The European asset-backed commercial paper (ABCP) market should continue to grow strongly in 2003, albeit at a slower pace, after notching up its third consecutive year of high growth in 2002 despite difficult economic conditions and concerns about regulatory changes, says Moody’s Investors Service in its 2002 Review & 2003 Outlook on the market.
Globally, 2002 was a challenging year for ABCP, with total volumes down from the previous year on the back of factors including uncertainty over regulatory changes and a reduced need for working capital finance given the weak economic conditions. However, Moody’s notes that the European ABCP market grew from US$135 billion to an estimated $178 billion during 2002, an increase of 32%.
“Given the context, the strong performance of the European market is a testament to its resilience and investor confidence in its safety. European conduits continue to grow at a quicker pace than their US counterparts and now account for approximately 25% of the total ABCP market,” says Edward Manchester, a Moody’s Vice President/Senior Analyst and author of this report.
In Moody’s opinion, the main factors driving European growth in 2002 were: (i) the purchase of approximately $18 billion of asset-backed securities (ABS) and $11 billion of trade receivables; (ii) the creation of 11 new conduits during the year; (iii) the expansion of the German market by 38%, contributing 46% to the European-wide growth; (iv) the decline of the corporate commercial paper market; (v) an increase in warehousing in anticipation of term ABS; and (vi) the absence of concerns over consolidation, in contrast to the US market.
Credit arbitrage and hybrid programmes were particularly active in 2002, as the volume of ABS financed by European ABCP conduits increased from $51 billion to approximately $69 billion. “Another key feature of the past year has been the increasing popularity of synthetic ABCP programmes as a means of achieving alternative liquidity support, as traditional liquidity facilities become more expensive,” explains Edward Manchester. Euro CP (ECP) volumes also surged 77% during 2002, driven by sponsors’ desire to match fund euro-denominated assets, Moody’s notes. ECP now represents approximately 22% of the European ABCP market (from 18.5% one year ago).
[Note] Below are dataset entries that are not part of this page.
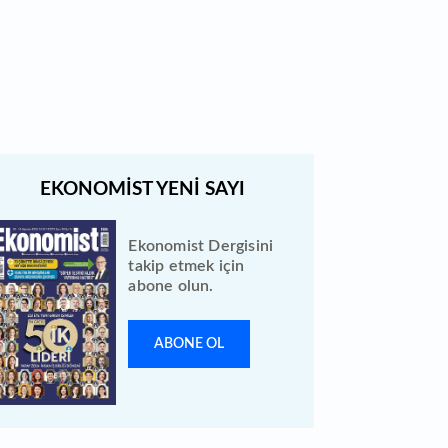
Türk Hava Yolları 2026 ilk yarı
bilanço verilerini KAP'a bildirdi
Ekonomist Dergisini
takip etmek için
abone olun.
ABONE OL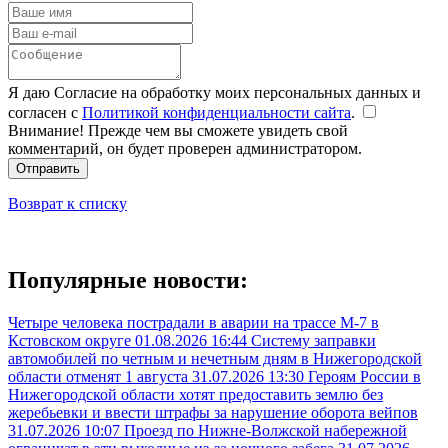
Я даю Согласие на обработку моих персональных данных и
согласен с
Политикой конфиденциальности сайта
.
Внимание! Прежде чем вы сможете увидеть свой
комментарий, он будет проверен администратором.
Отправить
Возврат к списку
Популярные новости:
Четыре человека пострадали в аварии на трассе М-7 в
Кстовском округе
01.08.2026 16:44
Систему заправки
автомобилей по четным и нечетным дням в Нижегородской
области отменят 1 августа
31.07.2026 13:30
Героям России в
Нижегородской области хотят предоставить землю без
жеребьевки и ввести штрафы за нарушение оборота вейпов
31.07.2026 10:07
Проезд по Нижне-Волжской набережной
Moody’s predicts another double-digit, though somewhat lower, increase in 2003, driven by factors including the ramping-up of conduits that were established in 2002, an expected significant number of new conduits this year and a plentiful supply of funds available for investment in ABCP.
The proposed changes to the capital adequacy standards of the 1998 Basle Accord are likely to be finally introduced in 2005. Moody’s continues to believe that the European ABCP market will absorb the eventual regulations without too much difficulty. However, as the implementation of the changes draws nearer, the rating agency anticipates the continued use of synthetics and other alternative liquidity structures such as extendible commercial notes (ECNs), as well as a decreased level of risk absorption by liquidity banks.